Fluctuations of two-dimensional stochastic heat equation and KPZ equation in subcritical regime for general initial conditions

Abstract

The Kardar-Parisi-Zhang equation (KPZ equation) is solved via Cole-Hopf transformation $h=logu$, where u is the solution of the multiplicative stochastic heat equation(SHE). In [CD20, CSZ20, G20], they consider the solution of two dimensional KPZ equation via the solution $u_{\mathit{\epsilon }}$ of SHE with the flat initial condition and with noise which is mollified in space on scale in ε and its strength is weakened as ${\mathit{\beta }}_{\mathit{\epsilon }}=\hat{\mathit{\beta }}\sqrt{\frac{2\mathrm{\pi }}{-log\mathit{\epsilon }}}$, and they prove that when $\hat{\mathit{\beta }}\in (0,1)$, $\frac{1}{{\mathit{\beta }}_{\mathit{\epsilon }}}(log{u}_{\mathit{\epsilon }}-\mathbb{E}[log{u}_{\mathit{\epsilon }}])$ converges in distribution as a random field to a solution of Edwards-Wilkinson equation.
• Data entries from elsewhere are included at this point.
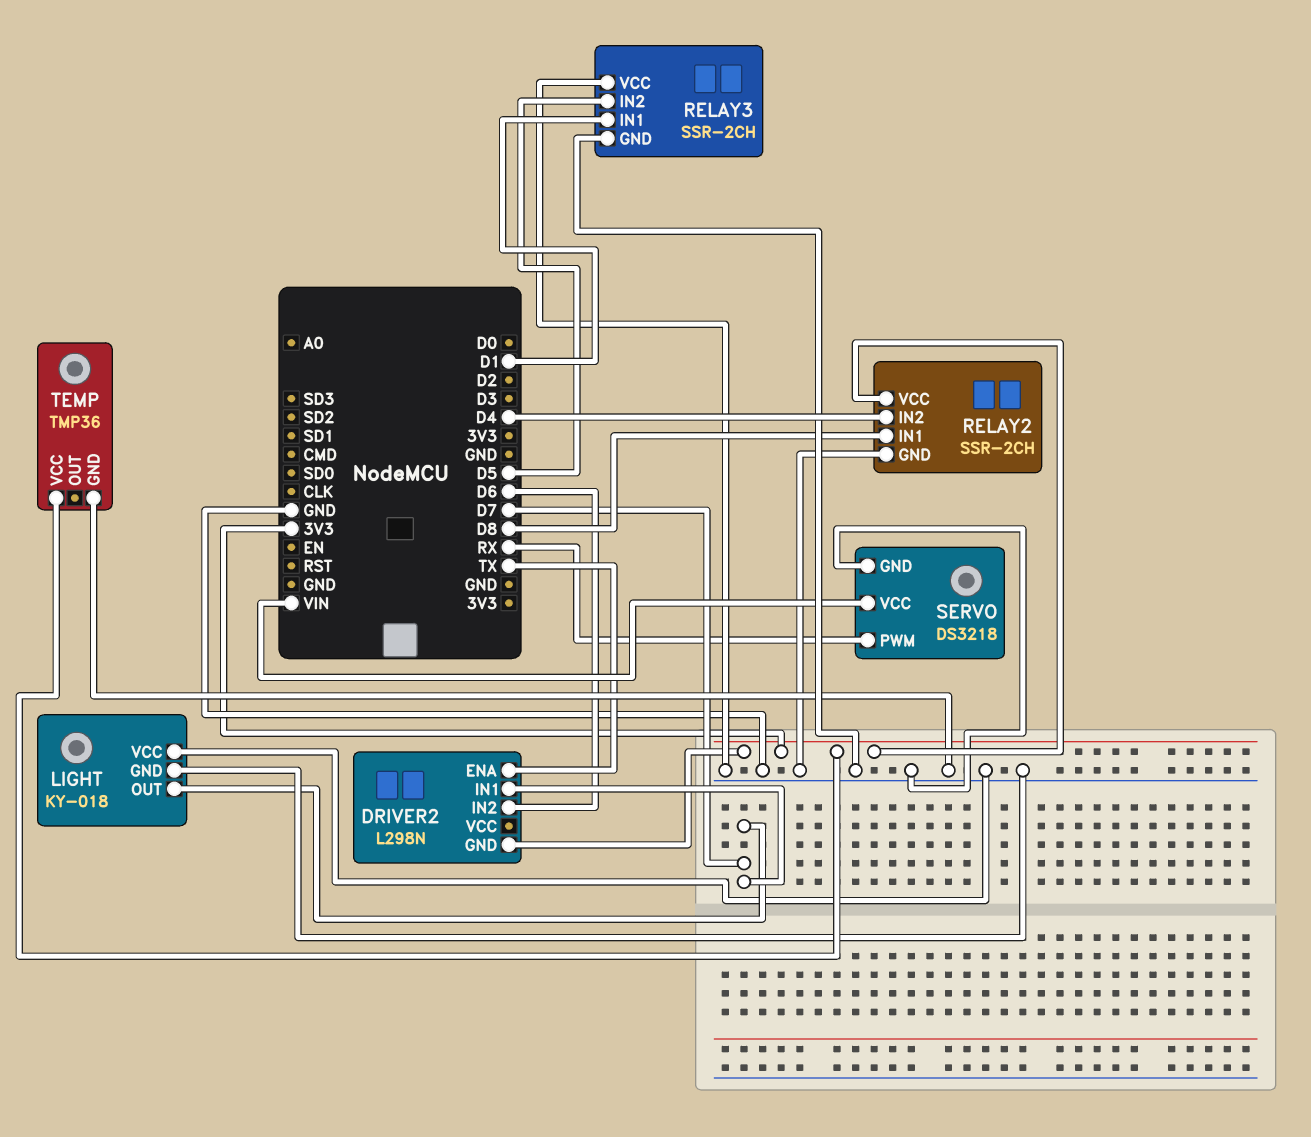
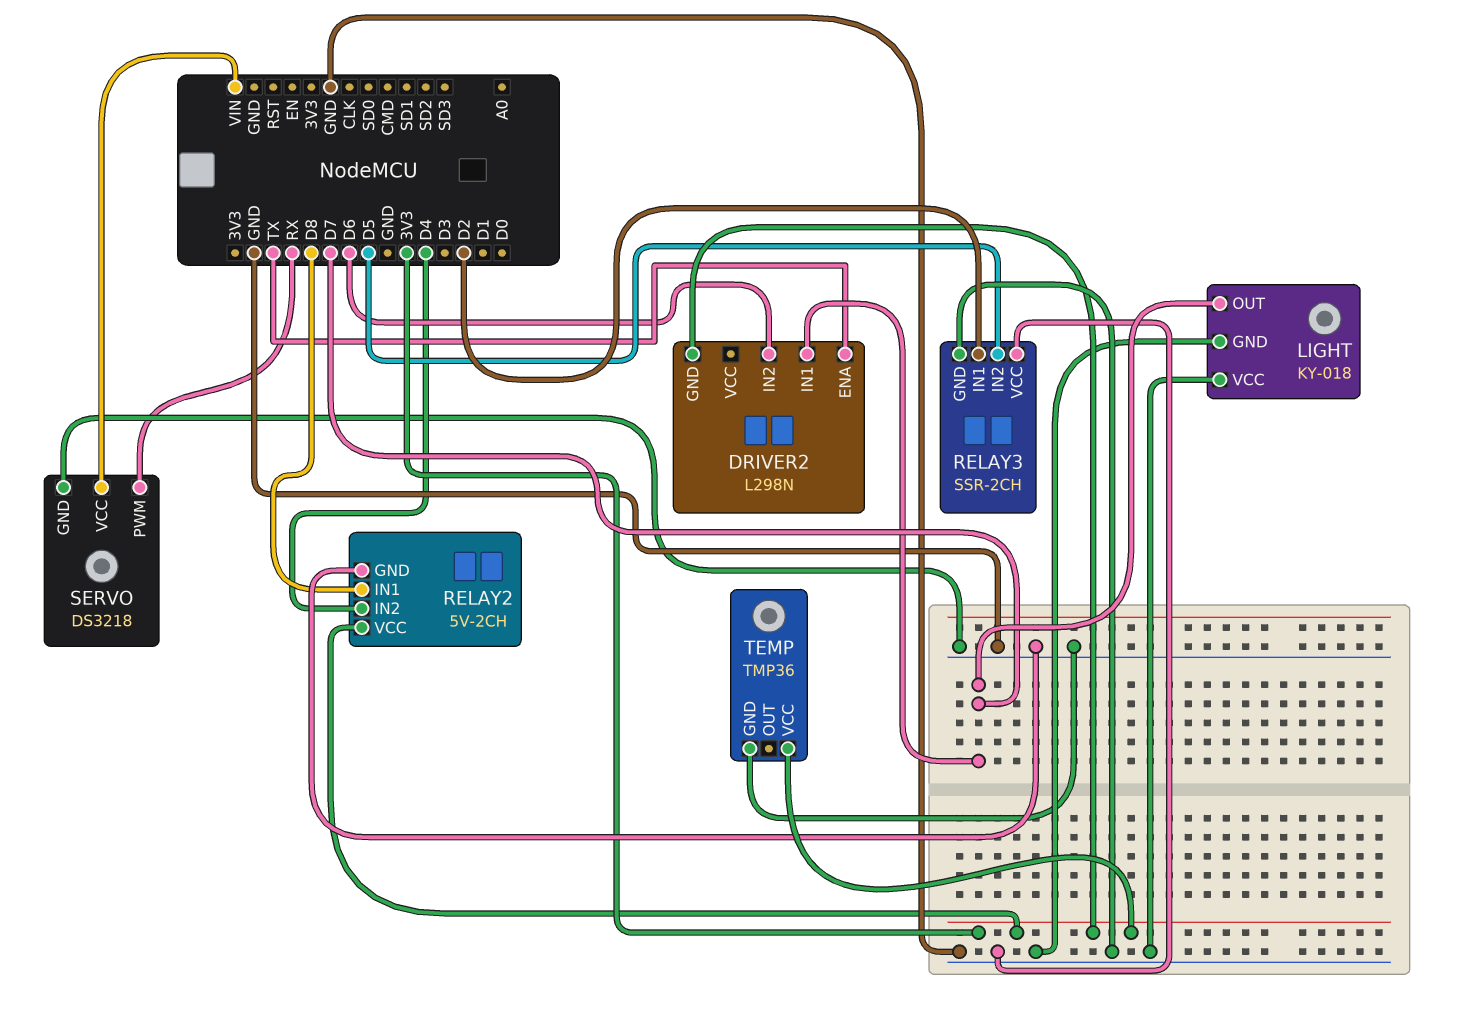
RELAY2: SSR-2CH -> 5V-2CH
RELAY3 pin IN1: D1 -> D2

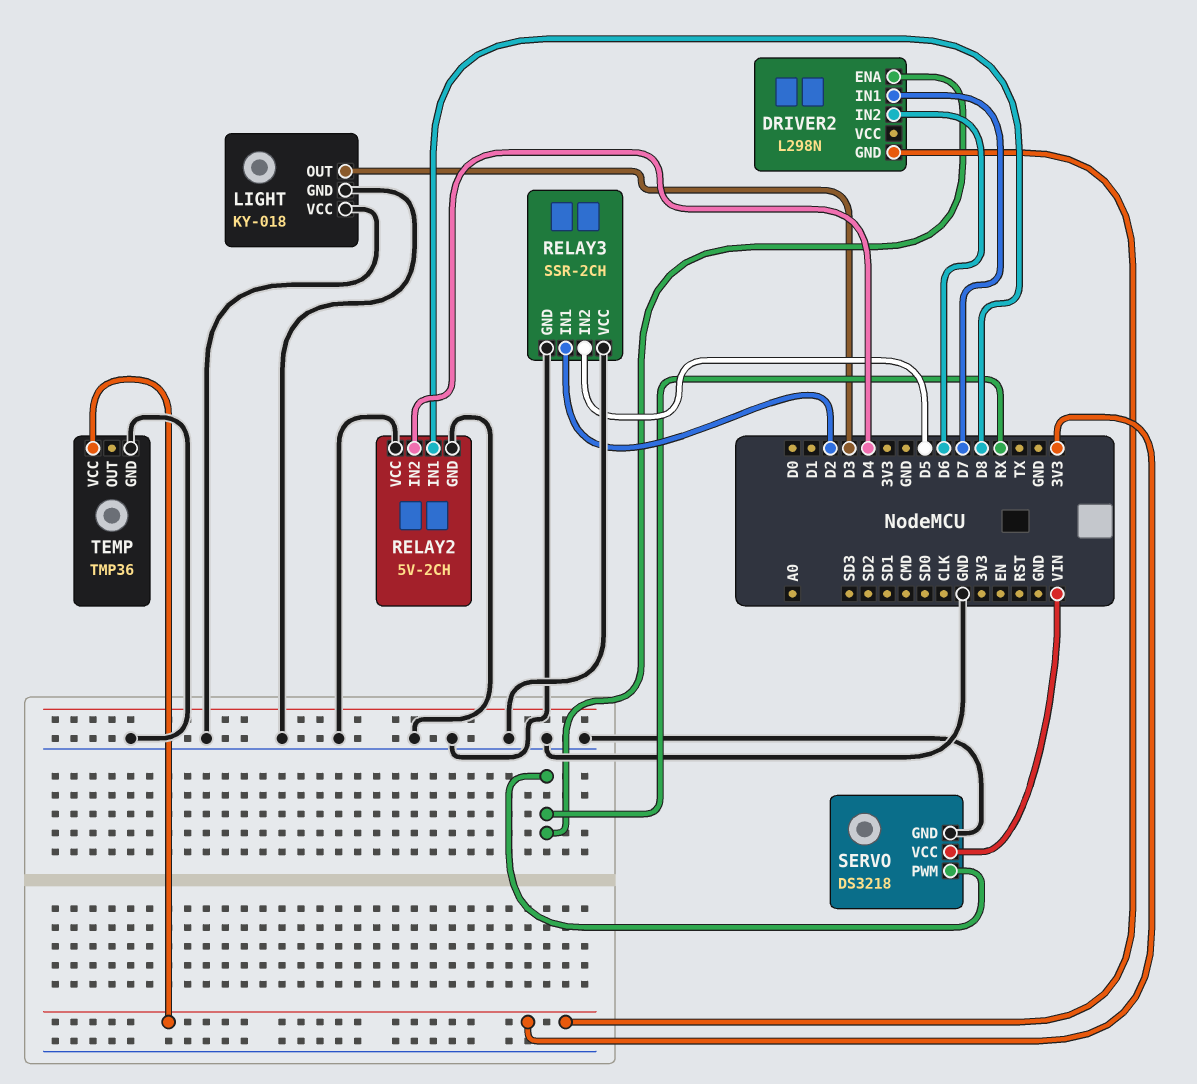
DRIVER2 pin ENA: TX -> RX
LIGHT pin OUT: D7 -> D3
RELAY2 pin VCC: 3V3 -> GND

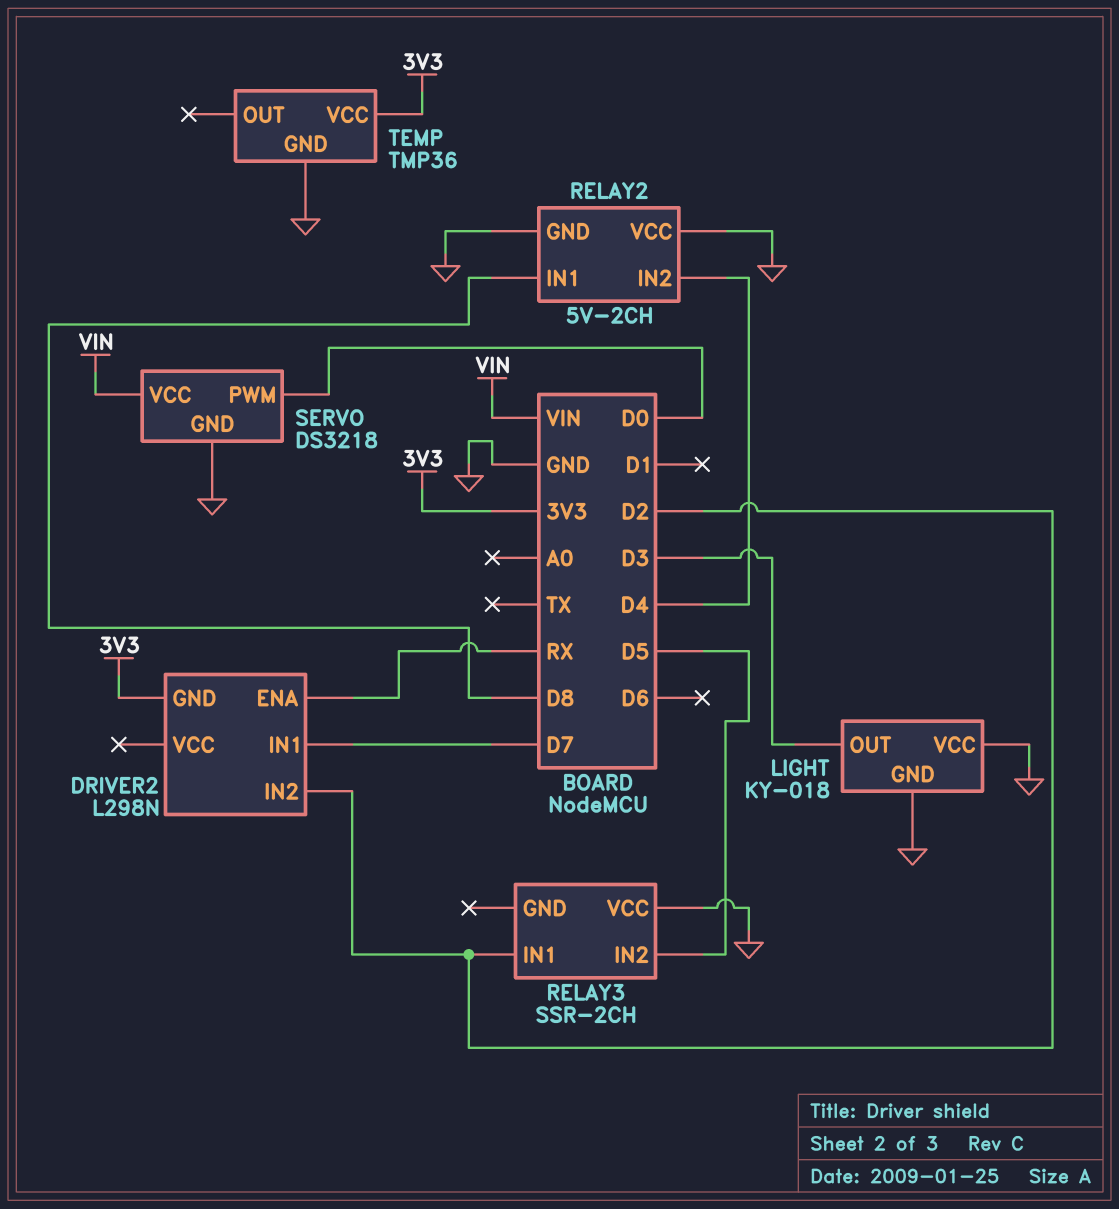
DRIVER2 pin IN2: D6 -> D2
RELAY3 pin GND: GND -> none
SERVO pin PWM: RX -> D0

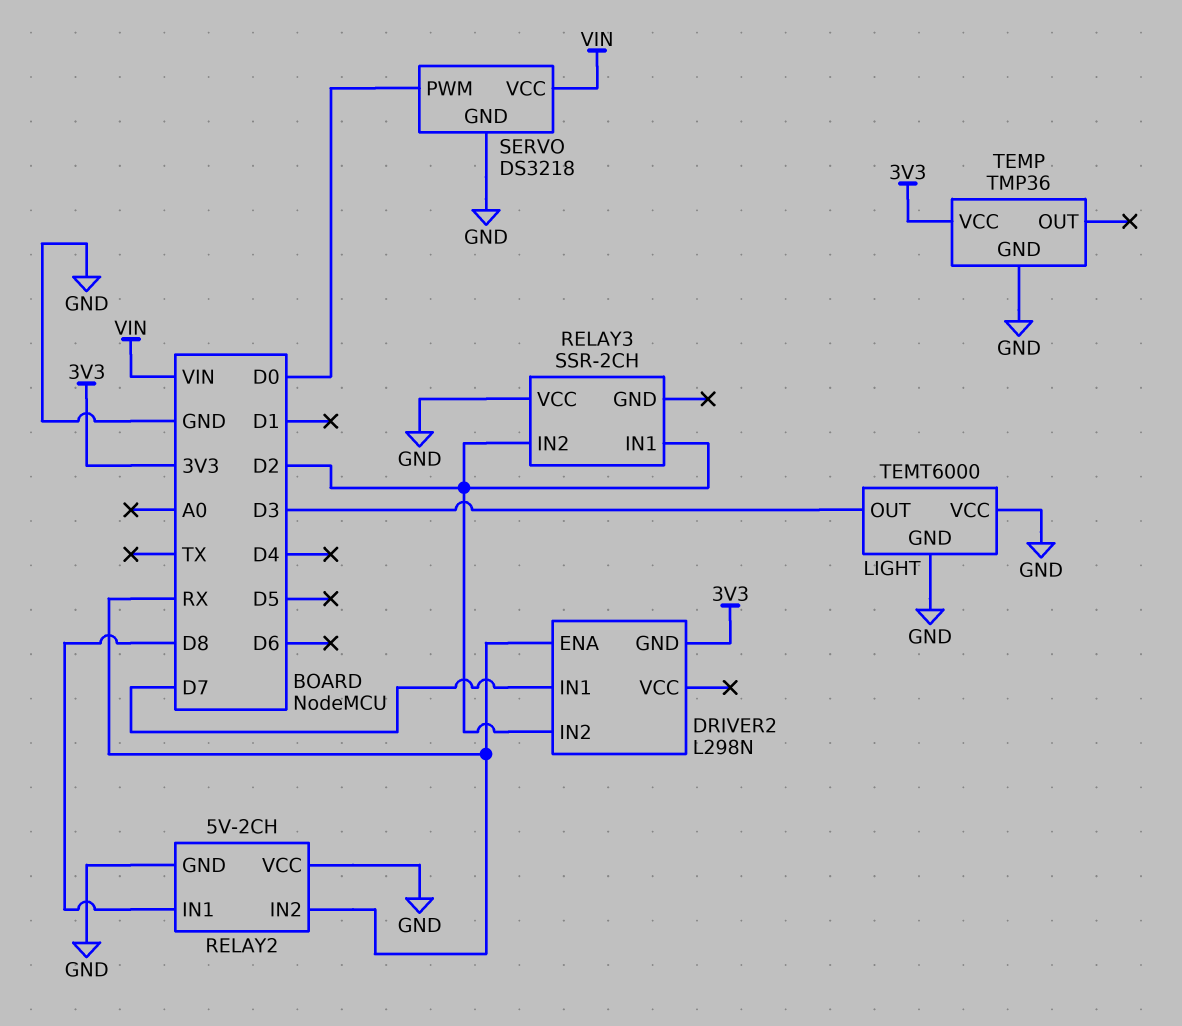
LIGHT: KY-018 -> TEMT6000
RELAY2 pin IN2: D4 -> RX
RELAY3 pin IN2: D5 -> D2

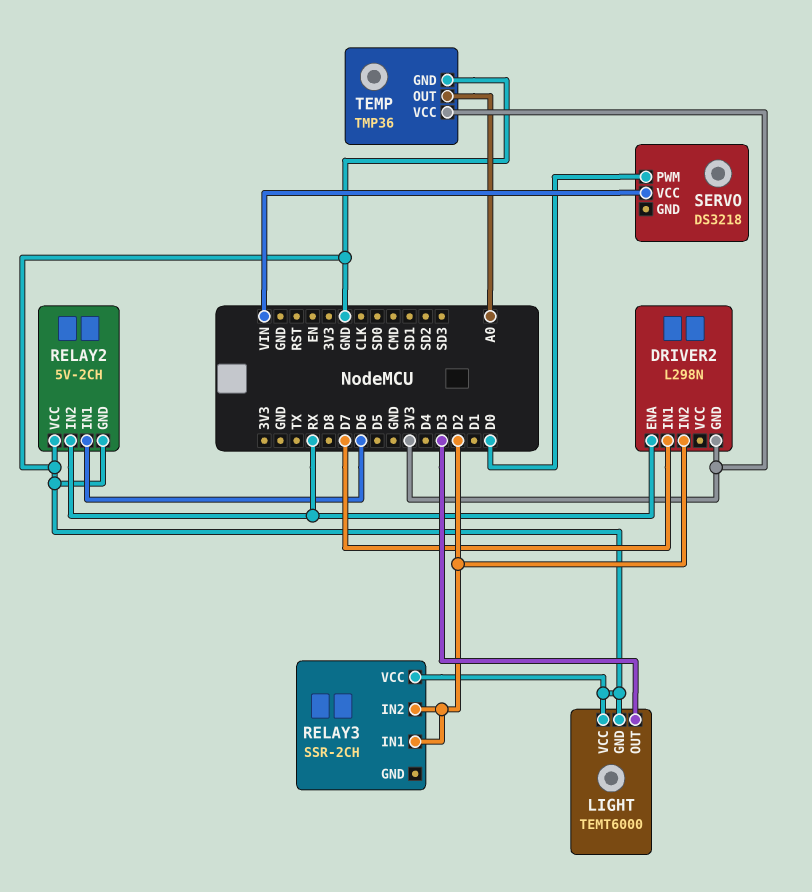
RELAY2 pin IN1: D8 -> D6
SERVO pin GND: GND -> none
TEMP pin OUT: none -> A0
In this paper, we consider a stochastic heat equation $u_{\mathit{\epsilon }}$ with a general initial condition $u_0$ and its transformation $F(u_{\mathit{\epsilon }})$ for F in a class of functions $\mathfrak{F}$, which contains $F(x)=x^p$ ($0<p\le 1$) and $F(x)=logx$. Then, we prove that $\frac{1}{{\mathit{\beta }}_{\mathit{\epsilon }}}(F(u_{\mathit{\epsilon }}(t,\cdot ))-\mathbb{E}[F(u_{\mathit{\epsilon }}(t,\cdot ))])$ converges in distribution as a random field to a centered Gaussian field jointly in finitely many $F\in \mathfrak{F}$, t, and $u_0$. In particular, we show the fluctuations of solutions of stochastic heat equations and KPZ equations jointly converge to solutions of SPDEs which depend on $u_0$.

Our main tools are Itô’s formula, the martingale central limit theorem, and the homogenization argument as in [CNN22]. To this end, we also prove a local limit theorem for the partition function of intermediate disorder $2d$ directed polymers.